An old, northeast Calgary Catholic school playground is looking for a rebirth and the school’s parent group is hoping the community can help them reach the final goal.
Parent volunteers with the St. Alphonsus School Playground Society have been working for years to cobble together the resources to replace the school’s aging playground.
The school, located in Renfrew, is home to 457 students from K to 9. There are also two special needs programs for children with cognitive, physical and behavioral disabilities, with several students requiring wheelchairs.
The current school playground structure was built in 1998. It’s scheduled for demolition in 2024.
Brittany Matthews is one of the parent volunteers spearheading the effort. She said there are roughly 20 students at the school requiring wheelchairs. Those kids aren’t able to play at the current structure. The number one goal was to make the playground inclusive.

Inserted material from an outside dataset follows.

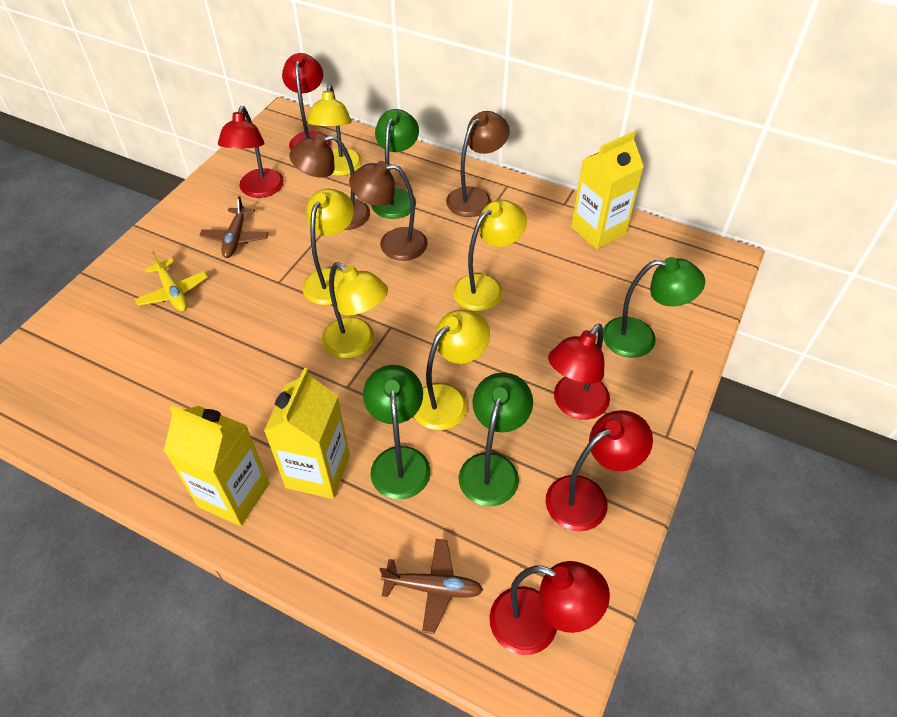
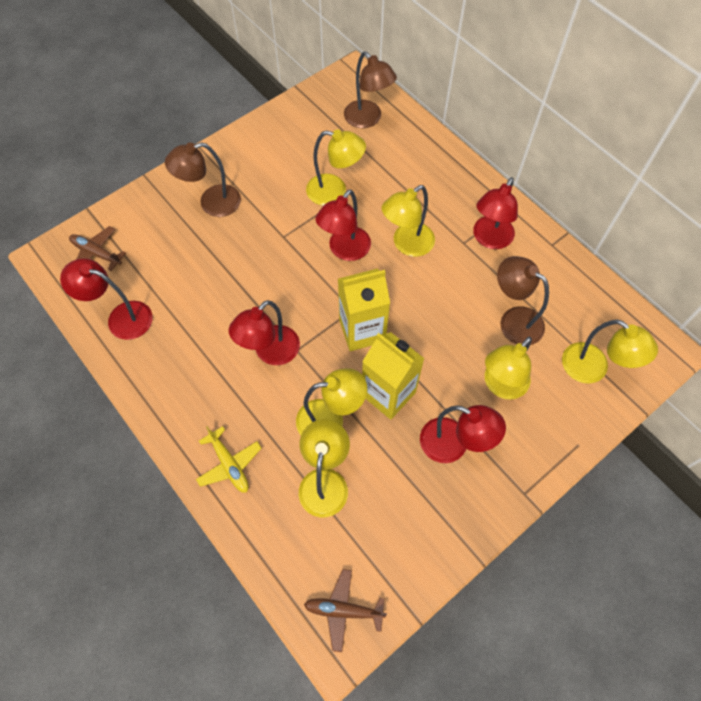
green lamp: 4 -> 0
yellow carton: 3 -> 2
yellow lamp: 5 -> 6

“I’ve seen, living close to the school, driving by and all the kids in the wheelchairs are outside of the playground watching because currently our playground has the rock, pebble design right now,” she said.
“The kids just watch other kids play on the playground and it’s just heartbreaking that they are not able to partake and play on different aspects of the playground.”

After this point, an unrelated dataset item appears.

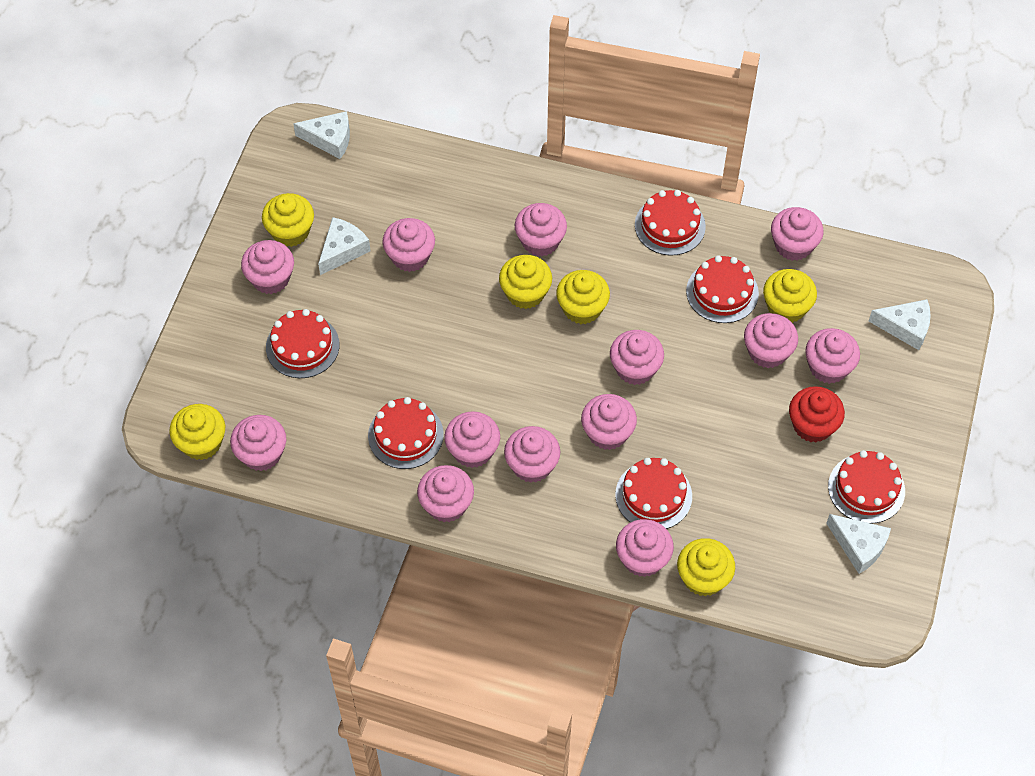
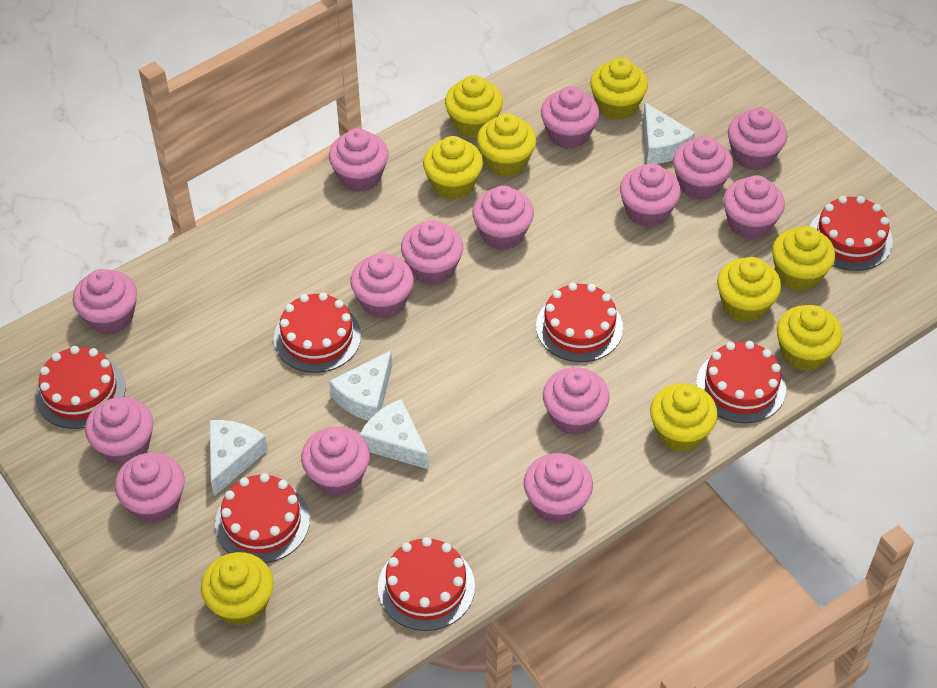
pink cupcake: 13 -> 15
red cake: 6 -> 7
red cupcake: 1 -> 0
yellow cupcake: 6 -> 9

They’re working with Calgary-area company Park N Play Design on a new playground. The design is fully wheelchair accessible – not only around the structure but on the different platforms, said Matthews. Even the interactive elements are at wheelchair height.
The rising cost of school playgrounds
The projected cost of the new playground is $300,000.
Right now, the group has raised roughly $50,000 on its own. A generous grant from Calgary’s Allardyce Bower Foundation ($194,000) has put them within $50,000 of their goal.
It’s been a challenge to fundraise over the past three years due to Covid-19, Matthews said. They applied for several grants over the past two years with no luck. In that time, it’s shown the importance of getting out to play.
“It’s been so important to have kids be able to go to school and escape the reality of what’s going on in the world and just be kids,” she said.
They’re hoping to qualify for a Parks Foundation Calgary grant, and perhaps a Government of Alberta grant to build healthy communities.
They’ve also scheduled a pub night and silent auction fundraiser. The online auction starts April 18, and the pub night at Toto Pizza in Bridgeland is on April 26. Matthews said even if you aren’t able to attend the pub night, people can bid on the auction items (including a Nintendo Switch, a Galaxy tablet and a signed Calgary Stampeders jersey).
If they can reach their fundraising target it could speed up the construction process – maybe even to this year. Matthews said the location of the new playground would be in a different area, allowing them to build once the funding is secure.
And the thought of seeing a finished playground after several years of work?
“I would be speechless,” Matthews said.
“It would just be unbelievable to see the joy, and the kids’ eyes when they return to school a see a new playground would bring tears to my eyes. It would be amazing.”